People photos with keypoints

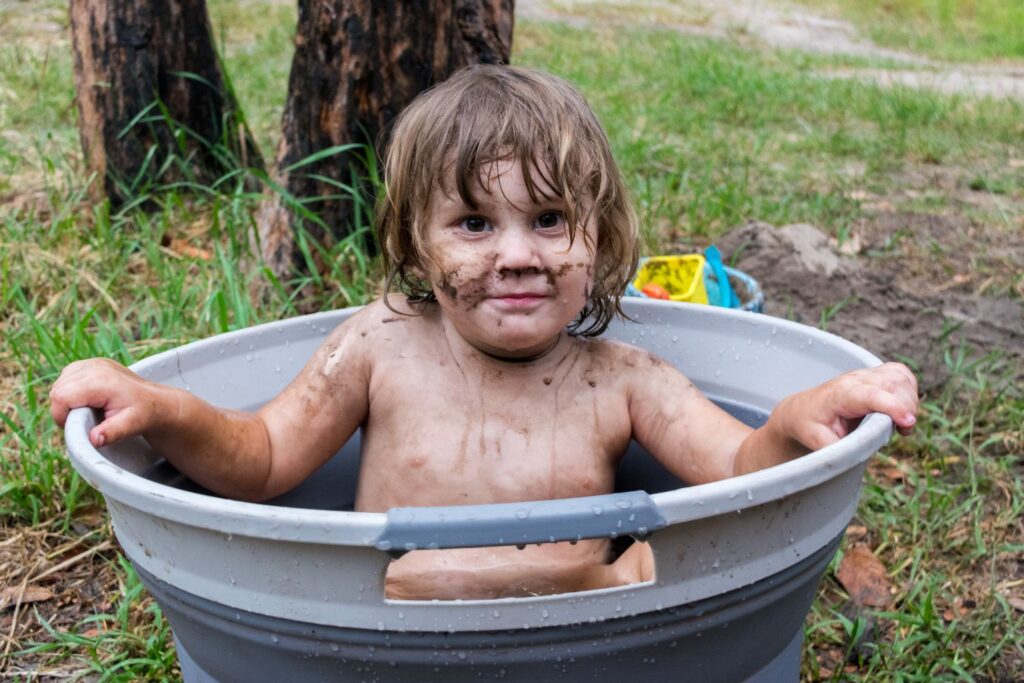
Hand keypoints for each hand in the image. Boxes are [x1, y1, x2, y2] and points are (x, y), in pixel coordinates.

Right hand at [50, 358, 176, 447]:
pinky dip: (71, 389)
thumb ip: (112, 432)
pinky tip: (87, 398)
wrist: (156, 401)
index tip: (76, 425)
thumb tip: (94, 439)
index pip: (60, 396)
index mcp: (101, 381)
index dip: (61, 415)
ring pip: (60, 381)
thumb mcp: (131, 425)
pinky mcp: (94, 363)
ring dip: (66, 398)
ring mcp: (94, 363)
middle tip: (83, 419)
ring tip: (87, 409)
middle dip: (63, 408)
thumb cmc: (144, 413)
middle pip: (57, 388)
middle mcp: (95, 367)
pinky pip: (69, 376)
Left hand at [775, 362, 918, 451]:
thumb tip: (854, 458)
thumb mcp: (816, 441)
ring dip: (911, 400)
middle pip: (893, 384)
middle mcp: (855, 379)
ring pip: (901, 377)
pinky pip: (902, 375)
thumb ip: (836, 450)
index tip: (908, 423)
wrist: (803, 409)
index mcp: (840, 394)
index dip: (892, 407)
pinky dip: (910, 391)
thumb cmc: (810, 425)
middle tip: (902, 431)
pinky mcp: (876, 374)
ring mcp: (866, 374)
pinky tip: (901, 409)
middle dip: (907, 408)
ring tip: (900, 423)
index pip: (871, 395)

* Exercise details *
Each line carrying the string "middle" should be copied out from the entries.

* Output for this task *
middle tip: (83, 419)
middle dip: (63, 408)
middle pip: (57, 388)
middle mcp: (95, 367)
middle pip: (893, 384)
middle mcp: (855, 379)
middle tip: (902, 431)
middle dip: (907, 408)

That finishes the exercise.